The next genius of ML is that once the model is trained, it can process data it hasn’t seen before and provide an accurate output (assuming the inference data is in the same sample domain as the training data). The inference associated with otherwise unseen data is a measure of the accuracy of a trained ML model. Through the application of training the ML model, the converged, or trained model, provides a mapping between the input data and output labels. In other words, the model has found a function that represents the data. Hence the reason we don’t need domain expertise to build reliable ML models.

Data Accuracy Is Critical

This explanation is a very high-level overview of how an ML model learns, but even with this there are clearly some issues with how ML works in real-world applications. Predominantly, the model relies on accurate and representative data that has been correctly labeled. The use of labeled data is known as supervised learning, another version exists which is unsupervised learning where the model can work out the labels itself. This is an emerging area of ML that is finding applications in disciplines such as anomaly detection for network security. But for most applications found in broadcasting including Gen-AI, we are still using supervised ML.

The huge elephant in the room for supervised ML is that it relies on labelled data to facilitate training. Who labels the data? Humans do. And humans suffer from unconscious bias.

Understanding why we are subject to unconscious bias is constantly evolving area of the study of psychology. Carl Jung has some impressive views on the working of the human psyche, but psychology is a difficult subject to fathom as ethical scientists are limited to the measurements they can make on the human brain – assuming the physical brain represents the limits of our consciousness.

Unknown Decisions

Unconscious decisions represent the area of our decision making that we are not necessarily aware of. Why chose a blue shirt instead of a white one? Why chose tea over coffee? And why do some people tend more to the arts than the sciences and vice versa? The point is that there are many decisions and judgements we make every day of the week that we are not directly aware of, and this becomes biased when our thoughts tend to a specific thought belief system that is not mainstream. This is just a consequence of the human condition, and the real issue is when our decision making becomes biased, that is, away from the social norms.
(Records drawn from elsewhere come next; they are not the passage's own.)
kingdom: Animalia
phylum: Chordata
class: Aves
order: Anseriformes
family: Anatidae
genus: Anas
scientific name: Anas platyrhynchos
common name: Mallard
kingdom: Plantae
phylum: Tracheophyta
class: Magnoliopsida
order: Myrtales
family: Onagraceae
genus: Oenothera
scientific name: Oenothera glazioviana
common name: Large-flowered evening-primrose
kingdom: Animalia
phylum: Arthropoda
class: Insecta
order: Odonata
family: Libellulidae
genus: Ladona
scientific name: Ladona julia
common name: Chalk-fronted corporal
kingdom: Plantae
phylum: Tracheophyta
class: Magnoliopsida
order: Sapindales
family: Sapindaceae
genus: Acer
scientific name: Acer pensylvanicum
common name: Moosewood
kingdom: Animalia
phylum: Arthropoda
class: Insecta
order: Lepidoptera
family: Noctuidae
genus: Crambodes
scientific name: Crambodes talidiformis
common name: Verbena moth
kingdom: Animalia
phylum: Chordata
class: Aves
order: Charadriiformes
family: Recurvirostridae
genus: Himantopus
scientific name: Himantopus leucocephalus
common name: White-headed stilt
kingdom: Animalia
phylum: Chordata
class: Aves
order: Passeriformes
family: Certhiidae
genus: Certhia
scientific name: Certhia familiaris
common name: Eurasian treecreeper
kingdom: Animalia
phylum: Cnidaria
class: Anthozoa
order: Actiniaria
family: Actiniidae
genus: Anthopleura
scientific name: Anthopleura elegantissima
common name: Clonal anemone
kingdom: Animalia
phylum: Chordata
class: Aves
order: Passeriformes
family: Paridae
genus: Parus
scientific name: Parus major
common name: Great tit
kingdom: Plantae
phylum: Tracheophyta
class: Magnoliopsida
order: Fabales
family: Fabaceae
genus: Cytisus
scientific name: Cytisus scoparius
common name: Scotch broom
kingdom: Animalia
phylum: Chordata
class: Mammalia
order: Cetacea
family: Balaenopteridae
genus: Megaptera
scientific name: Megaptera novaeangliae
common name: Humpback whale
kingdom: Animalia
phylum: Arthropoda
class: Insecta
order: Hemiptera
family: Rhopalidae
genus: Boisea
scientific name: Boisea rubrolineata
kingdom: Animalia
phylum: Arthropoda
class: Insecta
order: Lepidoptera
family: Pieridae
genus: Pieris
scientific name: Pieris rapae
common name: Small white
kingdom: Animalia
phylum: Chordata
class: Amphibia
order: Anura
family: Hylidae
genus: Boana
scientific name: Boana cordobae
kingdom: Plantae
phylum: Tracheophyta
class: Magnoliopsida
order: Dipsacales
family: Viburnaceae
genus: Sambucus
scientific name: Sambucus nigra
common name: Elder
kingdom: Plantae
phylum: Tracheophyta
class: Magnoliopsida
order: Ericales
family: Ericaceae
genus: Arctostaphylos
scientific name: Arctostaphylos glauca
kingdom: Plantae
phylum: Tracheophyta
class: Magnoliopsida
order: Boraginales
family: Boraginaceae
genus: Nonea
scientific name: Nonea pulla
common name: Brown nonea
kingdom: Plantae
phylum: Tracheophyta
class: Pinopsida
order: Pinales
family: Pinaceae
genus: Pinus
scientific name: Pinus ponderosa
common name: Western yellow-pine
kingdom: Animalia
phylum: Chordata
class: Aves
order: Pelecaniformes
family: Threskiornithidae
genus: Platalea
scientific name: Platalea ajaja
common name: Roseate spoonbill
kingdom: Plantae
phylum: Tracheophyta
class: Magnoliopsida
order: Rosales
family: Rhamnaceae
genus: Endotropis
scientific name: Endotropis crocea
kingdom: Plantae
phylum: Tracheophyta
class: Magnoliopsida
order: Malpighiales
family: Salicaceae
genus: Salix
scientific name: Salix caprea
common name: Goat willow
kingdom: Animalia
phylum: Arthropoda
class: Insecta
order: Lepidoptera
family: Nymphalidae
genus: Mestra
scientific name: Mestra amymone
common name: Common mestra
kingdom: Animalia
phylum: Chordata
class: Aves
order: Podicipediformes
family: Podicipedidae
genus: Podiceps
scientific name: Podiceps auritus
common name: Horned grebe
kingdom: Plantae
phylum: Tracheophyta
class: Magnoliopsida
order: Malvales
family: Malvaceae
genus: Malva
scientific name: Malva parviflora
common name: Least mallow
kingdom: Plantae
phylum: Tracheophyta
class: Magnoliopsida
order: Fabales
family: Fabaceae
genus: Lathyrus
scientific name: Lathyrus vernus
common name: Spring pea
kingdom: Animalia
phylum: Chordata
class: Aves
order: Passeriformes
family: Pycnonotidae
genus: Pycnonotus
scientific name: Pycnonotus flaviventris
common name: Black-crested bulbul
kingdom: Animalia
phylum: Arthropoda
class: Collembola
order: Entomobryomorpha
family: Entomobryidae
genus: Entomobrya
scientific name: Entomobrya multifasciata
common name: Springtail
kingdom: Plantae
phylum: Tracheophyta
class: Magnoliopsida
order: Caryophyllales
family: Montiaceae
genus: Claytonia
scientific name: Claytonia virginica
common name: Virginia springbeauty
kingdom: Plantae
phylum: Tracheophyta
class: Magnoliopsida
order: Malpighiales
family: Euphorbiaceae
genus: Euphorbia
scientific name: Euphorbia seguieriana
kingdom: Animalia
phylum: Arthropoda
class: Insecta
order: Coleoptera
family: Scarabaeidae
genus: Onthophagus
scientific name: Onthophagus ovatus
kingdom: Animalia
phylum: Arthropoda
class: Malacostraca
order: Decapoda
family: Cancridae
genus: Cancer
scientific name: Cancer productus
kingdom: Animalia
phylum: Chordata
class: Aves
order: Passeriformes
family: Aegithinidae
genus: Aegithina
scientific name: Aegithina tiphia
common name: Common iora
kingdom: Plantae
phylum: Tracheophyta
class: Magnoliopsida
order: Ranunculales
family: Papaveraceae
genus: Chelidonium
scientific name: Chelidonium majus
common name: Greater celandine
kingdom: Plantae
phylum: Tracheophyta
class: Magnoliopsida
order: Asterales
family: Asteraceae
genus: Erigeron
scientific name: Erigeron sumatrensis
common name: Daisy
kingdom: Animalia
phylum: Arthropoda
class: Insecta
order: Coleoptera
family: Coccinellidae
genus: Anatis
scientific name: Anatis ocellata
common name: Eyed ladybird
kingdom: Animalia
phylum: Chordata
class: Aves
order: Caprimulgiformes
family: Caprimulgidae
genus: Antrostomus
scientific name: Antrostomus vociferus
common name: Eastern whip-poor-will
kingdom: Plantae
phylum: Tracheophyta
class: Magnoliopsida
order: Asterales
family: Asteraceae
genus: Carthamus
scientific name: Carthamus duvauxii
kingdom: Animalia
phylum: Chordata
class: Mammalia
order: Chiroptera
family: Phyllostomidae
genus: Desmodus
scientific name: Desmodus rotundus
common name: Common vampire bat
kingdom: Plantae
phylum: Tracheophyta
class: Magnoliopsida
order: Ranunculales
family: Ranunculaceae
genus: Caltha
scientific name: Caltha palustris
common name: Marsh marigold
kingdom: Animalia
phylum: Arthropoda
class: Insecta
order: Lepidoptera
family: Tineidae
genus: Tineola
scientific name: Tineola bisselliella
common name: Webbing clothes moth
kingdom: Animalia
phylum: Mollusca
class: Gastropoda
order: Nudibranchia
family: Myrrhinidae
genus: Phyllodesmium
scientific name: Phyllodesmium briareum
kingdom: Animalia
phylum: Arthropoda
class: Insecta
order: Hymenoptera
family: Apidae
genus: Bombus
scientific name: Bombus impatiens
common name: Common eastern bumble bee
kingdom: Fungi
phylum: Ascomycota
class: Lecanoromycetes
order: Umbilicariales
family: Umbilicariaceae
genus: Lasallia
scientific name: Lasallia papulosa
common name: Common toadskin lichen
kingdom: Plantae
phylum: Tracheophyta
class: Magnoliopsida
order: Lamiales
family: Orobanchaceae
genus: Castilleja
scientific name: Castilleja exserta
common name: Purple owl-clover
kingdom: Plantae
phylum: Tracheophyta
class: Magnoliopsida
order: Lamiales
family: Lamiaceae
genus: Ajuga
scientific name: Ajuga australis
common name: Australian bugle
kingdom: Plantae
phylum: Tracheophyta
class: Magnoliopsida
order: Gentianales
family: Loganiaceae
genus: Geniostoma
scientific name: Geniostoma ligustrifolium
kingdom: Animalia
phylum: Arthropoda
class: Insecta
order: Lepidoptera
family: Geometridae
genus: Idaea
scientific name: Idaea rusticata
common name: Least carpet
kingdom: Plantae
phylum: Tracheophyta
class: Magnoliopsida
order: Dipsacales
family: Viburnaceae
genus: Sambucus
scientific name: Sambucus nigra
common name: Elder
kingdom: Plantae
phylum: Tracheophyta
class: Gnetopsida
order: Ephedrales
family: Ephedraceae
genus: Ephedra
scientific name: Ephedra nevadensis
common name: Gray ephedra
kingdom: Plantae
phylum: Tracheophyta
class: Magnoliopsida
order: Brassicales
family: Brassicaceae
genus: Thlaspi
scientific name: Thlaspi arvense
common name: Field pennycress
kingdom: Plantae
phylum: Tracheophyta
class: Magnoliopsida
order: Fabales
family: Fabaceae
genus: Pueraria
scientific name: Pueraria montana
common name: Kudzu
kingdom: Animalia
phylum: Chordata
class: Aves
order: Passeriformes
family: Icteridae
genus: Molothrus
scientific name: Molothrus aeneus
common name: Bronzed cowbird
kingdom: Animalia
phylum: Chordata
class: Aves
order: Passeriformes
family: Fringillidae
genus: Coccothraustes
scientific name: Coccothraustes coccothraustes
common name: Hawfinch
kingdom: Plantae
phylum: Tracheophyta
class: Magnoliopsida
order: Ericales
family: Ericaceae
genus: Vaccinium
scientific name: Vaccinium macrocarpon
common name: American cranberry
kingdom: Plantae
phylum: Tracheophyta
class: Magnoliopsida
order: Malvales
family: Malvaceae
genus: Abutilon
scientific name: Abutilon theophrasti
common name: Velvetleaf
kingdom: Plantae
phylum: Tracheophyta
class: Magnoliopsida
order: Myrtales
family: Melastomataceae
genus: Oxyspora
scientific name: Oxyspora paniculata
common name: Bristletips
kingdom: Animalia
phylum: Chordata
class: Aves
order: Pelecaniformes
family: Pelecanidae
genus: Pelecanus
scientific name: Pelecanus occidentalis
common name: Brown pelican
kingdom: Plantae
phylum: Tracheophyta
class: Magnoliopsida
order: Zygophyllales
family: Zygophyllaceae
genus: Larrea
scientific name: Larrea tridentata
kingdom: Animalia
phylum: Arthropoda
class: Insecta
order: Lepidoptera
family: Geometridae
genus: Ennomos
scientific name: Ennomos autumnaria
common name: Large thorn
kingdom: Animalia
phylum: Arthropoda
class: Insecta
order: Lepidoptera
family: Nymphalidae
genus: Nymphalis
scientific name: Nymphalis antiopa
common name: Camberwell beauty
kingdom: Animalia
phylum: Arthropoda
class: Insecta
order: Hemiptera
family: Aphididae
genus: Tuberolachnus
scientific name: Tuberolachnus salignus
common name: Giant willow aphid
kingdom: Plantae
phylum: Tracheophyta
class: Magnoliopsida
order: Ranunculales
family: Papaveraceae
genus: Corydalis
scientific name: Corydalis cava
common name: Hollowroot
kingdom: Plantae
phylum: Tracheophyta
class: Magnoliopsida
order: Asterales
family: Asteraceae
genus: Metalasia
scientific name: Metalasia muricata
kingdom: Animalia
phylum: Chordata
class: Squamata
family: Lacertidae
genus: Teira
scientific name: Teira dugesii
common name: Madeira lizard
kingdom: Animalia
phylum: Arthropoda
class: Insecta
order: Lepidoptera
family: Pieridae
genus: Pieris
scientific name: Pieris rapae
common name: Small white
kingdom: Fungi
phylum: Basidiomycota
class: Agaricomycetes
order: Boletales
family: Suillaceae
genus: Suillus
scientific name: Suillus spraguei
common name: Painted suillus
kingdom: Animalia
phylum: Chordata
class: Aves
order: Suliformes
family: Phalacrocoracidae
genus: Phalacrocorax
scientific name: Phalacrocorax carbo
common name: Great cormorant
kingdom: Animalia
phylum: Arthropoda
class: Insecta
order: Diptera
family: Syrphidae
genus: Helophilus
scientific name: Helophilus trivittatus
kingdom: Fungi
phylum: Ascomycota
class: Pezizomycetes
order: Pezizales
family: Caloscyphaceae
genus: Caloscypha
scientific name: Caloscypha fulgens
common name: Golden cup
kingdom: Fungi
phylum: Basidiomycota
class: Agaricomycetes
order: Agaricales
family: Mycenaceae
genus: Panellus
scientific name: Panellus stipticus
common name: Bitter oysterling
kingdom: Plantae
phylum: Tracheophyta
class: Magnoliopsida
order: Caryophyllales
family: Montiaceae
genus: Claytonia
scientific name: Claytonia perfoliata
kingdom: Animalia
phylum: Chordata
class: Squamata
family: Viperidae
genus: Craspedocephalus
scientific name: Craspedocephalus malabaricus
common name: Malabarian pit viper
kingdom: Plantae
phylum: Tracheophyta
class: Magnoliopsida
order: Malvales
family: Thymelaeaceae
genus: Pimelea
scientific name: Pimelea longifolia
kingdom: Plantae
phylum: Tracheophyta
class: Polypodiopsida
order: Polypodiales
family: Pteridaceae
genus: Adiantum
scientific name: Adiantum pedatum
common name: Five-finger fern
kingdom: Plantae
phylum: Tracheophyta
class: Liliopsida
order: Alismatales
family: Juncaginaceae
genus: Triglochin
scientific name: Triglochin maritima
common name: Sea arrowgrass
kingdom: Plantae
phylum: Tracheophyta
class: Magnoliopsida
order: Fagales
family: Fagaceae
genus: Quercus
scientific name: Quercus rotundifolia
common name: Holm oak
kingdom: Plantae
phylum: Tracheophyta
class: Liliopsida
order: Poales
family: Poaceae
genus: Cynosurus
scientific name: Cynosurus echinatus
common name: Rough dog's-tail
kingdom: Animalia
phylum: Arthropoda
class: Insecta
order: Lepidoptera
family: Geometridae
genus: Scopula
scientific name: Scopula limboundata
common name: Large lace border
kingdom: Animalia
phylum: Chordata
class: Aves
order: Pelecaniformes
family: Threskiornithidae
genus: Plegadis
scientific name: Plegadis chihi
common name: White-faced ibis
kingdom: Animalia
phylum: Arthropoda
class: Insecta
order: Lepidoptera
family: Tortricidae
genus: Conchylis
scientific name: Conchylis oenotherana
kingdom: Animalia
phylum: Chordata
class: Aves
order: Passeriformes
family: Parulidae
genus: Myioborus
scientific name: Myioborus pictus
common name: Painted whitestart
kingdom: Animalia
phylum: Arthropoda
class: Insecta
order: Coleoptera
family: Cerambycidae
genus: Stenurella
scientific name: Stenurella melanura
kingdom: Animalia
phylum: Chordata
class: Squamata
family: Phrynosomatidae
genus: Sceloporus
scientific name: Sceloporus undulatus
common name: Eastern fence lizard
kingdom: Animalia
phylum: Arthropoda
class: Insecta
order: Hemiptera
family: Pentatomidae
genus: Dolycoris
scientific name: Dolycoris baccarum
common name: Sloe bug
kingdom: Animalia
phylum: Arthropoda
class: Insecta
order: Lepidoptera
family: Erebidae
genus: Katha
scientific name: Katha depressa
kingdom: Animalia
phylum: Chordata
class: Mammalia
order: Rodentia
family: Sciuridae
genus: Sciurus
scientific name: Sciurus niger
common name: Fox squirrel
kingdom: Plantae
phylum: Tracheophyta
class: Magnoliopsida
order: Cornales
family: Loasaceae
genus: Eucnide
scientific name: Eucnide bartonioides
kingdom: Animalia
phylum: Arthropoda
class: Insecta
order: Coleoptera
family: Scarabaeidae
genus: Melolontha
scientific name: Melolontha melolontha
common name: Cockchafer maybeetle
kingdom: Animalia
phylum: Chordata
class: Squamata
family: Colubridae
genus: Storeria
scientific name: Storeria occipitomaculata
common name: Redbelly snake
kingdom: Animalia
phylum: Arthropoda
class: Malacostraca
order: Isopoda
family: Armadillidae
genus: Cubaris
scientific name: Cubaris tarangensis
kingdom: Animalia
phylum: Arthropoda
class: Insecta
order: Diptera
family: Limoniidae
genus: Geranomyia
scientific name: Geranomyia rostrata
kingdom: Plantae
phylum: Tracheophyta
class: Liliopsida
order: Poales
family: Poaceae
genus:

What do we mean by social norms? It depends, there are many cultures in the world with differing beliefs. Generally, we agree on many of these beliefs as this helps solidify the basis of society, but some we do not.

When labelling data, we run the risk of this unconscious bias permutating into the ML model so that it in turn also becomes biased. This is a well-documented phenomenon and news reviews are littered with examples of ML systems that demonstrate inherent bias. It’s important to remember that the model’s only source of truth is the labelled data that humans have provided for it. As far as we know ML doesn’t have consciousness and is incapable of determining its own thought processes. In its most primitive form, it’s really just a huge look-up table, admittedly a very complicated look-up table, but non-the-less, it cannot create its own understanding of society and is entirely reliant on the humans that provide the labelled training sets for it to learn.